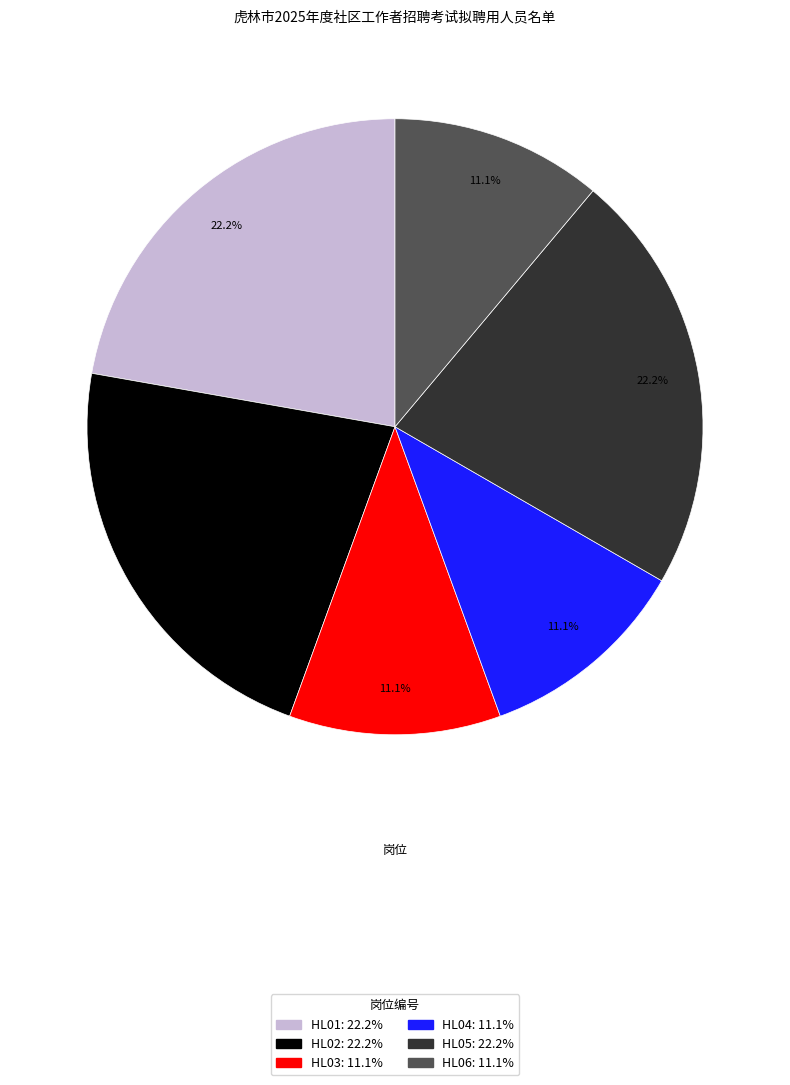

Does HL02 account for over 50% of the chart?

No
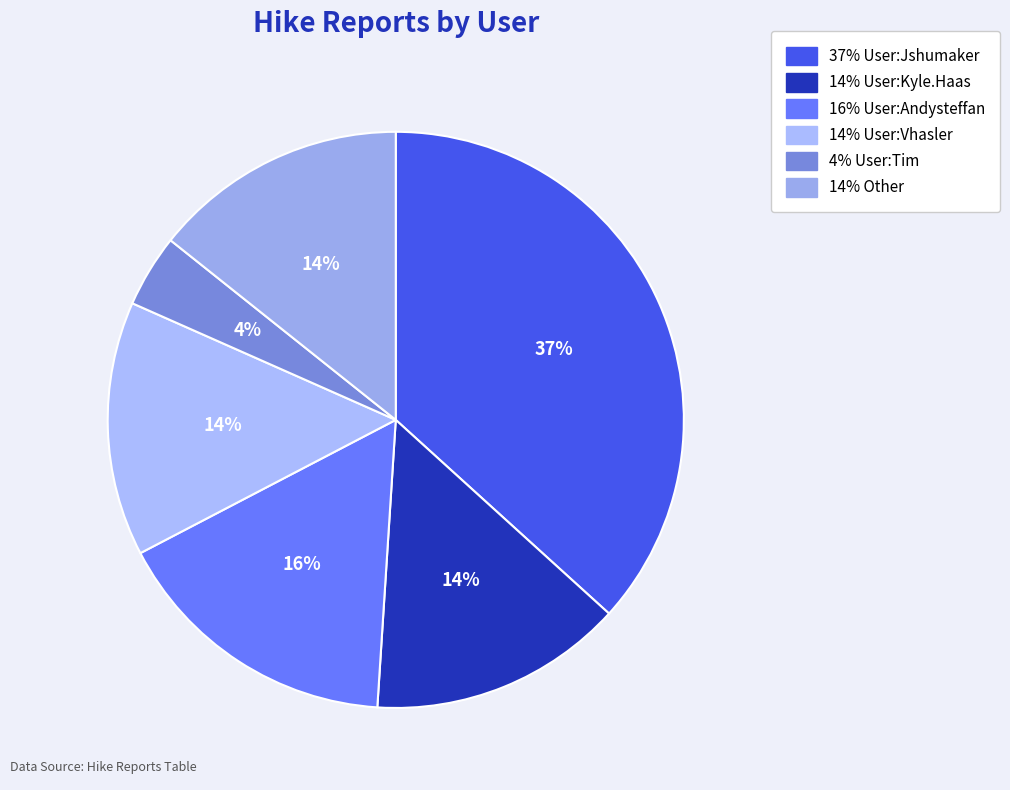

How many slices are in this pie chart?

6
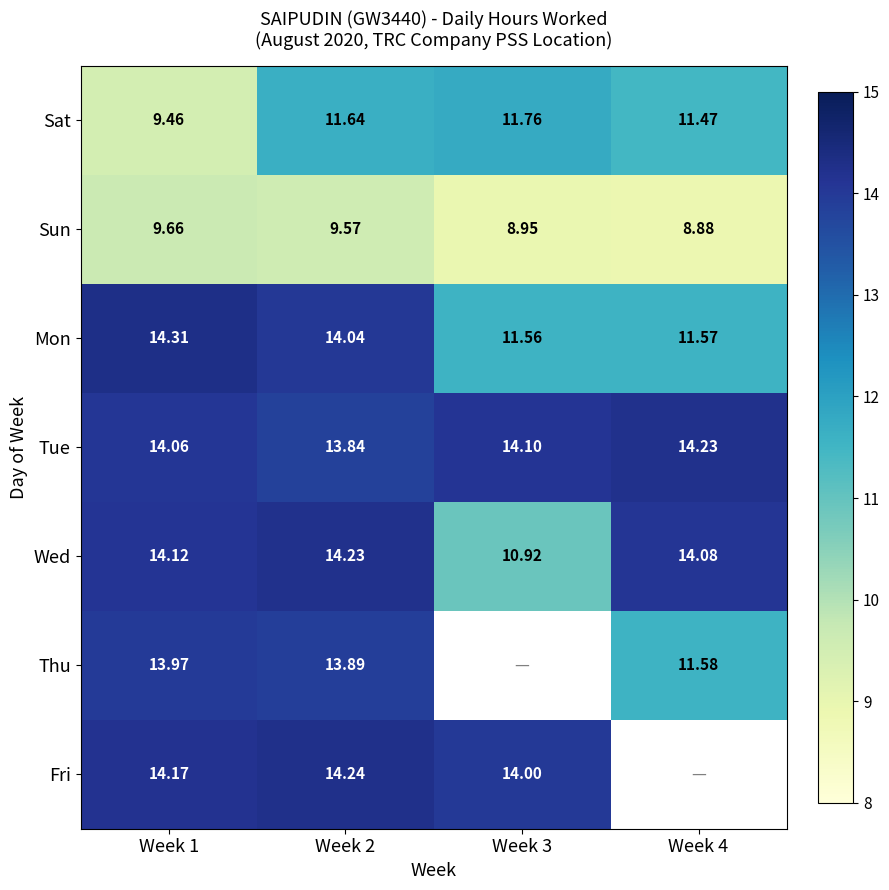

Is the value of Mon at Week 2 greater than the value of Fri at Week 1?

No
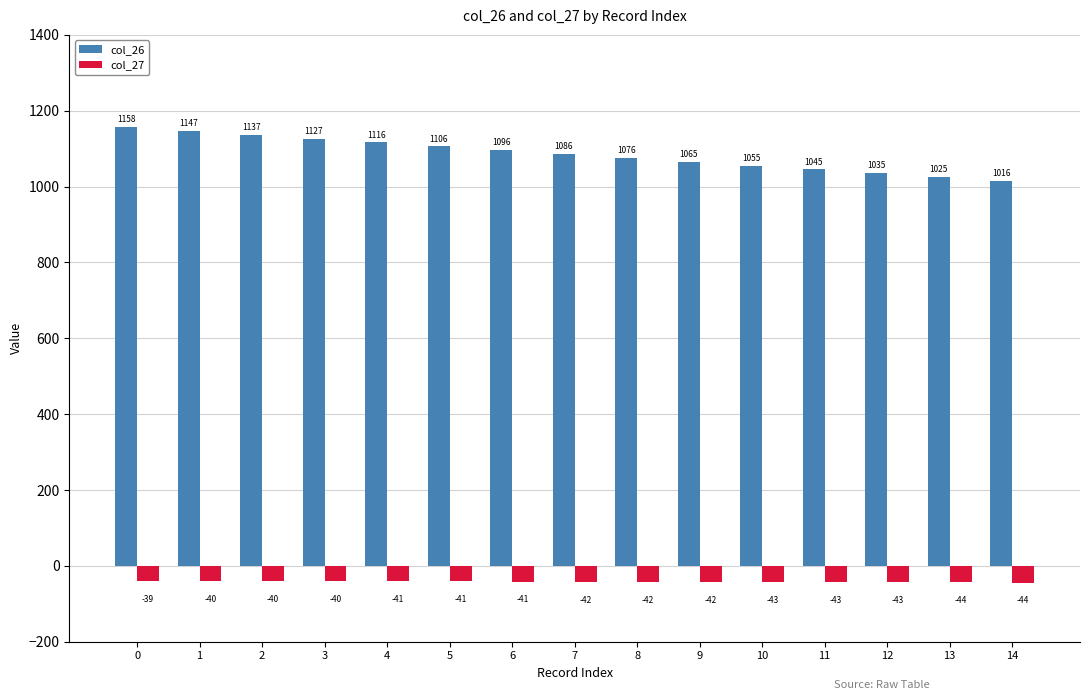

What is the value of the col_26 bar at the 9th from the left?

1075.6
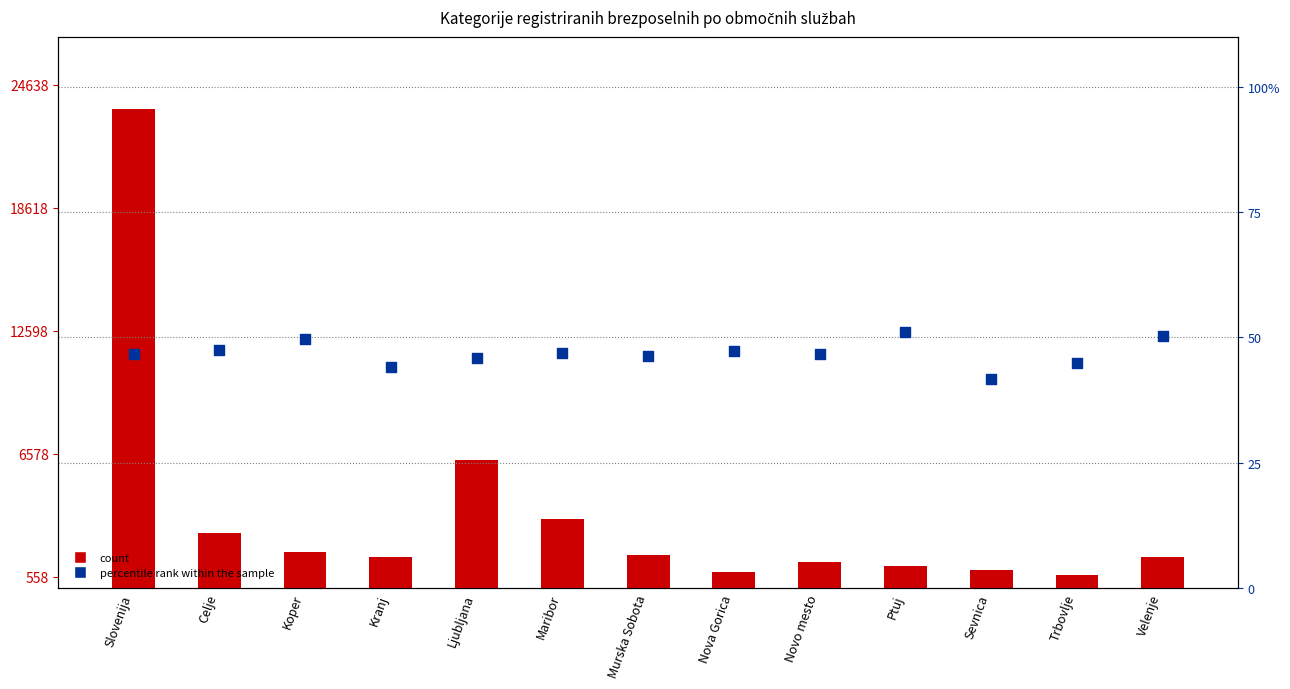

Is the value of percentile rank within the sample at Celje greater than the value of count (ženske) at Maribor?

No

Your task >>
Reproduce the text of all the items above word for word, leaving out the pictures.

Exercise response >>
Does HL02 account for over 50% of the chart?

No

How many slices are in this pie chart?

6

Is the value of Mon at Week 2 greater than the value of Fri at Week 1?

No

What is the value of the col_26 bar at the 9th from the left?

1075.6

Is the value of percentile rank within the sample at Celje greater than the value of count (ženske) at Maribor?

No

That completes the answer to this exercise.